At step 211, if each detected cycle has been broken by reversing at least one of its directed edges, then the traffic control system 110 automatically generates by means of the algorithm a new timetable, wherein the new timetable incorporates modifications corresponding to the reversed directed edges.

Finally, at step 212, the traffic control system 110 uses the new timetable for controlling or managing the traffic of the guided vehicles on the railway network. However, if the traffic control system 110 was not able to break one of the detected cycles, then it automatically generates an alert, preventing therefore to implement the timetable received or acquired at step 201.

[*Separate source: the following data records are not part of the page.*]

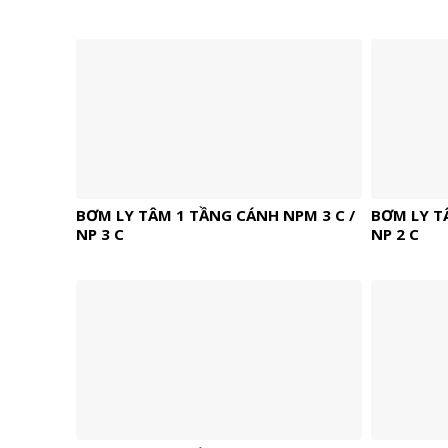
BƠM LY TÂM 1 TẦNG CÁNH NPM 3 C /
BƠM LY T
NP 3 C
NP 2 C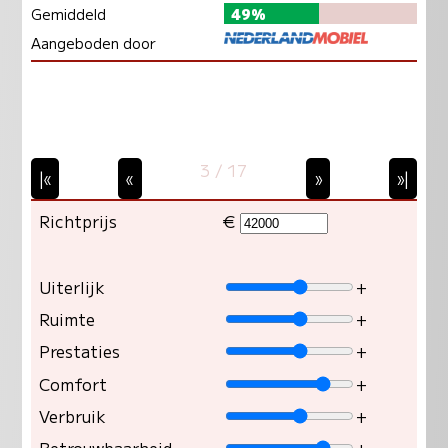
Gemiddeld
49%
Aangeboden door
3 / 17
|«
«
»
»|
Richtprijs
€
Uiterlijk
+
Ruimte
+
Prestaties
+
Comfort
+
Verbruik
+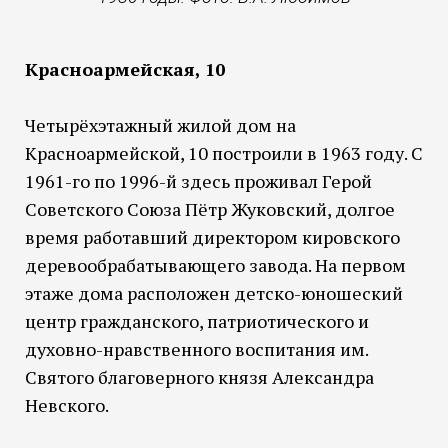
Красноармейская, 10
Четырёхэтажный жилой дом на
Красноармейской, 10 построили в 1963 году. С
1961-го по 1996-й здесь проживал Герой
Советского Союза Пётр Жуковский, долгое
время работавший директором кировского
деревообрабатывающего завода. На первом
этаже дома расположен детско-юношеский
центр гражданского, патриотического и
духовно-нравственного воспитания им.
Святого благоверного князя Александра
Невского.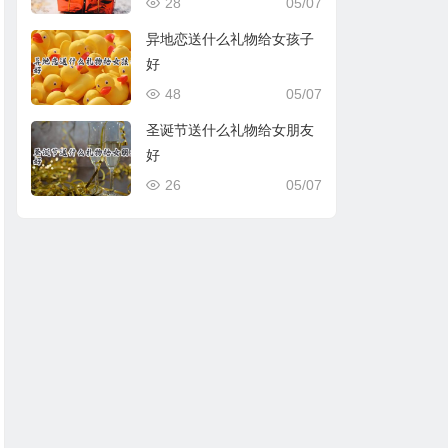
28
05/07
异地恋送什么礼物给女孩子
好
48
05/07
圣诞节送什么礼物给女朋友
好
26
05/07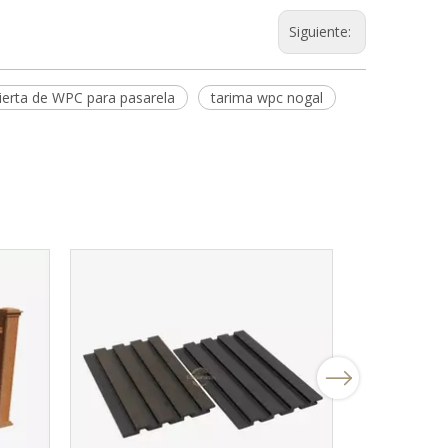
Siguiente:
ierta de WPC para pasarela
tarima wpc nogal
Next
Caja de mac
para exte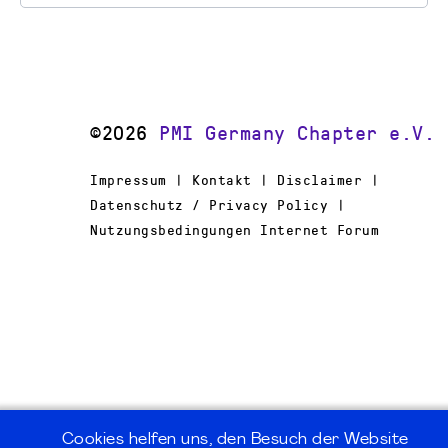
©2026
PMI Germany Chapter e.V.
Impressum | Kontakt | Disclaimer |
Datenschutz / Privacy Policy |
Nutzungsbedingungen Internet Forum
Cookies helfen uns, den Besuch der Website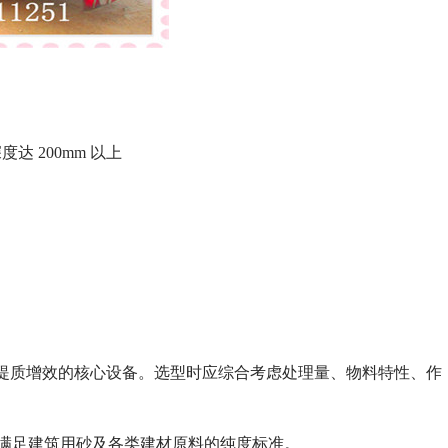
达 200mm 以上
提质增效的核心设备。选型时应综合考虑处理量、物料特性、作
直接满足建筑用砂及各类建材原料的纯度标准。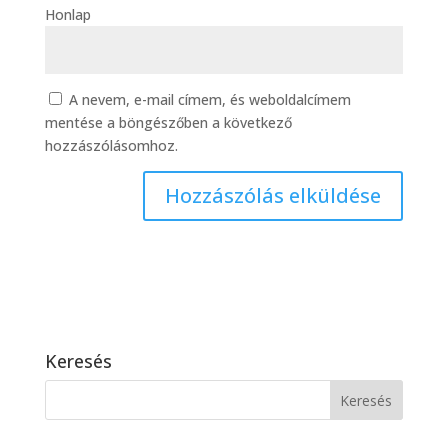
Honlap
A nevem, e-mail címem, és weboldalcímem
mentése a böngészőben a következő
hozzászólásomhoz.
Keresés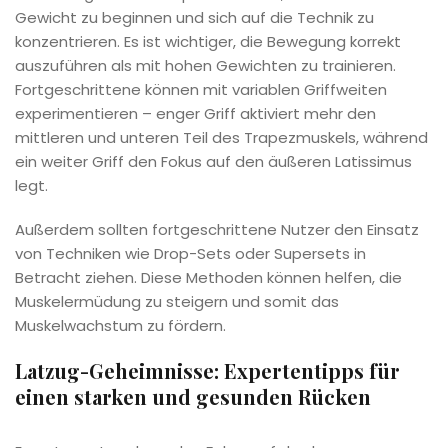
Gewicht zu beginnen und sich auf die Technik zu
konzentrieren. Es ist wichtiger, die Bewegung korrekt
auszuführen als mit hohen Gewichten zu trainieren.
Fortgeschrittene können mit variablen Griffweiten
experimentieren – enger Griff aktiviert mehr den
mittleren und unteren Teil des Trapezmuskels, während
ein weiter Griff den Fokus auf den äußeren Latissimus
legt.
Außerdem sollten fortgeschrittene Nutzer den Einsatz
von Techniken wie Drop-Sets oder Supersets in
Betracht ziehen. Diese Methoden können helfen, die
Muskelermüdung zu steigern und somit das
Muskelwachstum zu fördern.
Latzug-Geheimnisse: Expertentipps für
einen starken und gesunden Rücken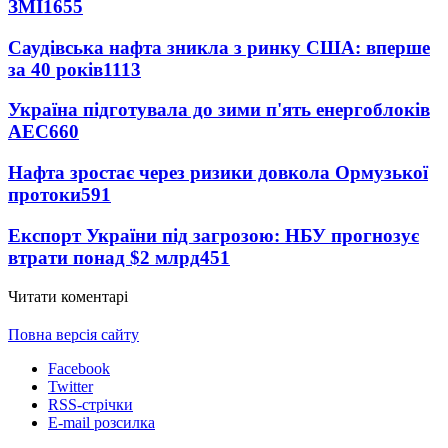
ЗМІ
1655
Саудівська нафта зникла з ринку США: вперше
за 40 років
1113
Україна підготувала до зими п'ять енергоблоків
АЕС
660
Нафта зростає через ризики довкола Ормузької
протоки
591
Експорт України під загрозою: НБУ прогнозує
втрати понад $2 млрд
451
Читати коментарі
Повна версія сайту
Facebook
Twitter
RSS-стрічки
E-mail розсилка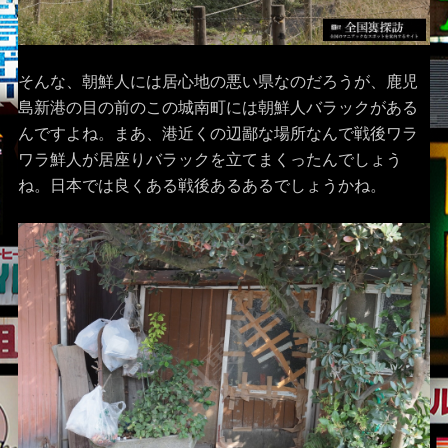
そんな、朝鮮人には居心地の悪い県なのだろうが、鹿児
島新港の目の前のこの城南町には朝鮮人バラックがある
んですよね。まあ、港近くの辺鄙な場所なんで戦後ワラ
ワラ鮮人が居座りバラックを立てまくったんでしょう
ね。日本では良くある戦後あるあるでしょうかね。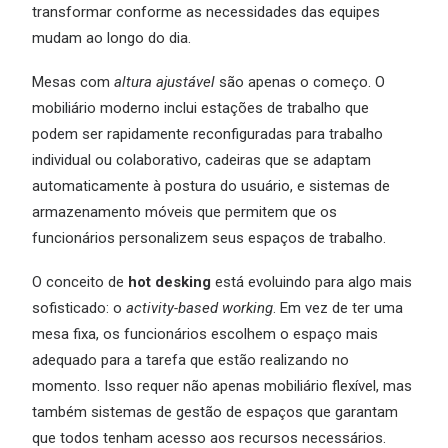
transformar conforme as necessidades das equipes
mudam ao longo do dia.
Mesas com
altura ajustável
são apenas o começo. O
mobiliário moderno inclui estações de trabalho que
podem ser rapidamente reconfiguradas para trabalho
individual ou colaborativo, cadeiras que se adaptam
automaticamente à postura do usuário, e sistemas de
armazenamento móveis que permitem que os
funcionários personalizem seus espaços de trabalho.
O conceito de
hot desking
está evoluindo para algo mais
sofisticado: o
activity-based working
. Em vez de ter uma
mesa fixa, os funcionários escolhem o espaço mais
adequado para a tarefa que estão realizando no
momento. Isso requer não apenas mobiliário flexível, mas
também sistemas de gestão de espaços que garantam
que todos tenham acesso aos recursos necessários.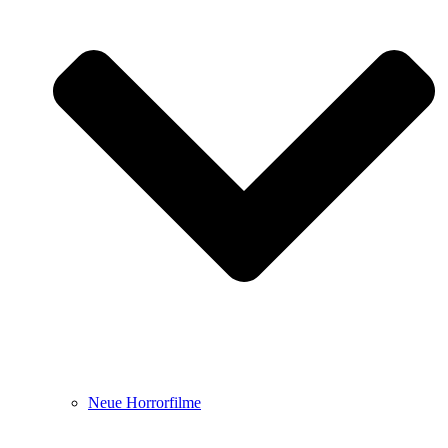
Neue Horrorfilme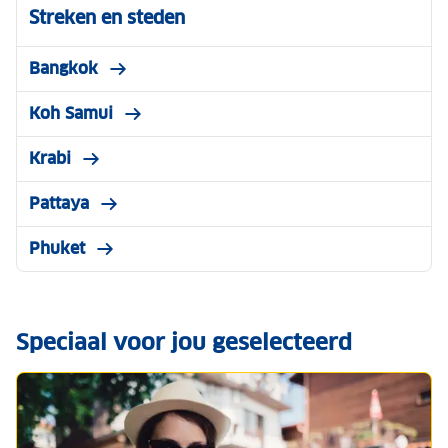
Streken en steden
Bangkok
Koh Samui
Krabi
Pattaya
Phuket
Speciaal voor jou geselecteerd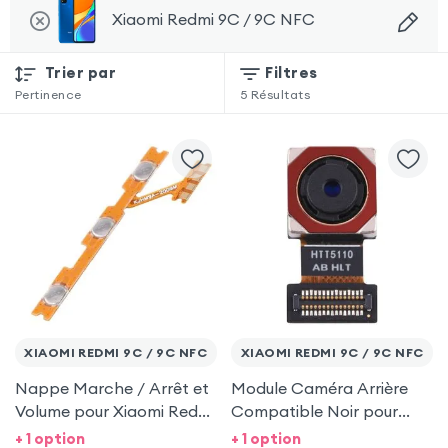
Xiaomi Redmi 9C / 9C NFC
Trier par
Filtres
Pertinence
5
Résultats
XIAOMI REDMI 9C / 9C NFC
XIAOMI REDMI 9C / 9C NFC
Nappe Marche / Arrêt et
Module Caméra Arrière
Volume pour Xiaomi Redmi
Compatible Noir pour
9C / 9C NFC
Xiaomi Redmi 9C / 9C
+ 1 option
+ 1 option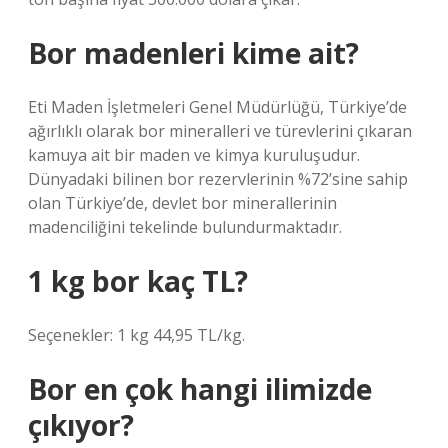
Bor madenleri kime ait?
Eti Maden İşletmeleri Genel Müdürlüğü, Türkiye’de
ağırlıklı olarak bor mineralleri ve türevlerini çıkaran
kamuya ait bir maden ve kimya kuruluşudur.
Dünyadaki bilinen bor rezervlerinin %72’sine sahip
olan Türkiye’de, devlet bor minerallerinin
madenciliğini tekelinde bulundurmaktadır.
1 kg bor kaç TL?
Seçenekler: 1 kg 44,95 TL/kg.
Bor en çok hangi ilimizde
çıkıyor?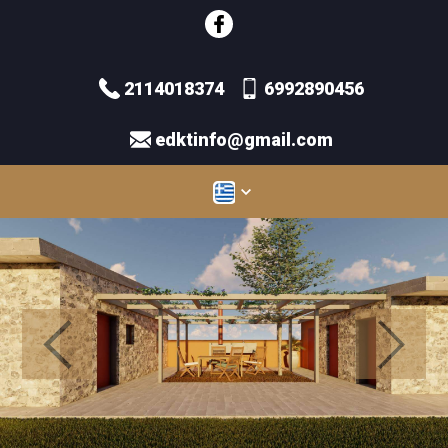
2114018374
6992890456
edktinfo@gmail.com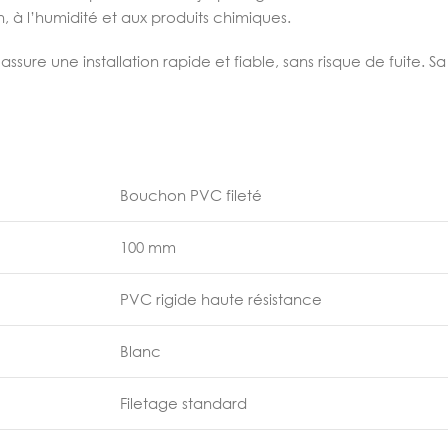
on, à l’humidité et aux produits chimiques.
re une installation rapide et fiable, sans risque de fuite. Sa
Bouchon PVC fileté
100 mm
PVC rigide haute résistance
Blanc
Filetage standard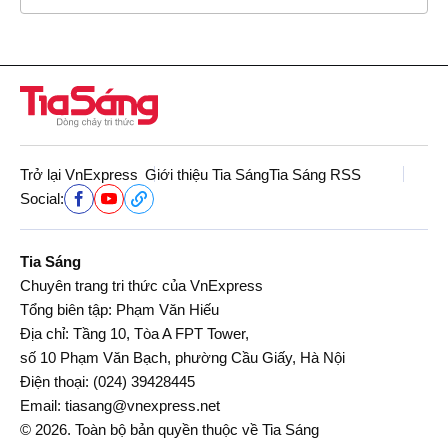
Trở lại VnExpress
Giới thiệu Tia Sáng
Tia Sáng RSS
Social:
Tia Sáng
Chuyên trang tri thức của VnExpress
Tổng biên tập: Phạm Văn Hiếu
Địa chỉ: Tầng 10, Tòa A FPT Tower,
số 10 Phạm Văn Bạch, phường Cầu Giấy, Hà Nội
Điện thoại:
(024) 39428445
Email:
tiasang@vnexpress.net
© 2026. Toàn bộ bản quyền thuộc về Tia Sáng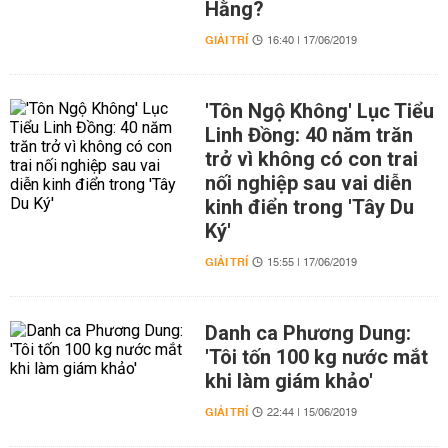
Hằng?
GIẢI TRÍ
16:40 | 17/06/2019
'Tôn Ngộ Không' Lục Tiểu
Linh Đồng: 40 năm trăn
trở vì không có con trai
nối nghiệp sau vai diễn
kinh điển trong 'Tây Du
Ký'
GIẢI TRÍ
15:55 | 17/06/2019
Danh ca Phương Dung:
'Tôi tốn 100 kg nước mắt
khi làm giám khảo'
GIẢI TRÍ
22:44 | 15/06/2019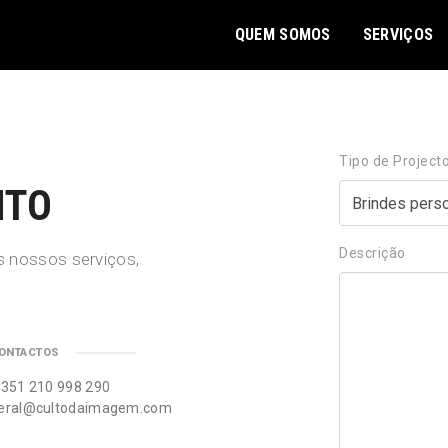
QUEM SOMOS
SERVIÇOS
Tipo de Project
NTO
Descrição
 nossos serviços,
ONTACTOS
 351 210 998 290
eral@cultodaimagem.com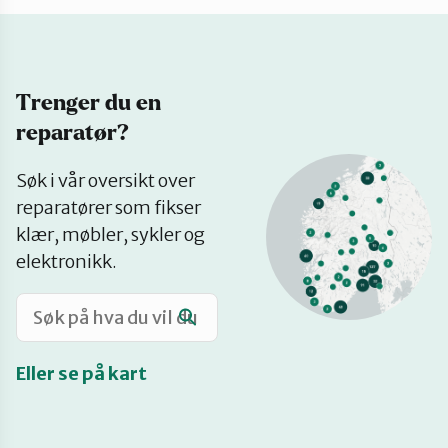
Katalog
Trenger du en
Mitt navn
reparatør?
Se
Møt reparatørene
Søk i vår oversikt over
på
reparatører som fikser
kart
klær, møbler, sykler og
Om oss
elektronikk.
Retten til reparasjon
Eller se på kart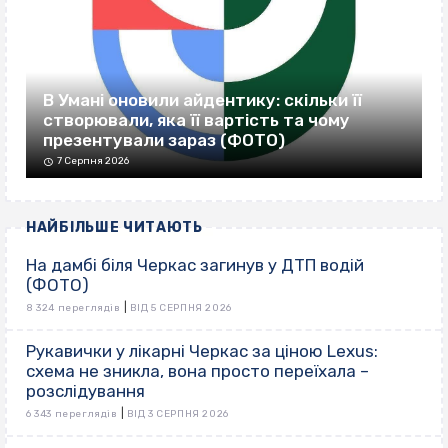
В Умані оновили айдентику: скільки її
створювали, яка її вартість та чому
презентували зараз (ФОТО)
7 Серпня 2026
НАЙБІЛЬШЕ ЧИТАЮТЬ
На дамбі біля Черкас загинув у ДТП водій
(ФОТО)
|
8 324 переглядів
ВІД 5 СЕРПНЯ 2026
Рукавички у лікарні Черкас за ціною Lexus:
схема не зникла, вона просто переїхала –
розслідування
|
6 343 переглядів
ВІД 3 СЕРПНЯ 2026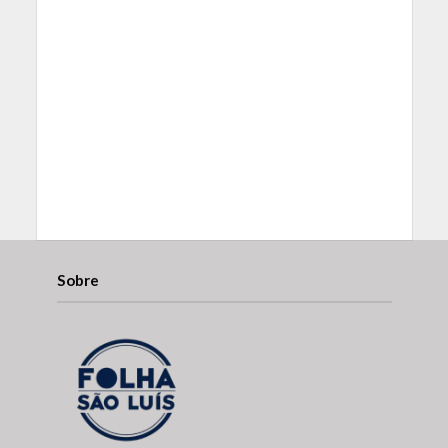
Sobre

To conclude, the present invention proposes a new traffic control system and method for managing traffic of guided vehicles that enable to automatically check whether a modification in a timetable may create inconsistencies in the schedules of guided vehicles as defined by the modified timetable, and to automatically correct the inconsistencies or to alert, for instance an operator, if at least one inconsistency cannot be corrected. This highly improves guided vehicle traffic flow on a railway network.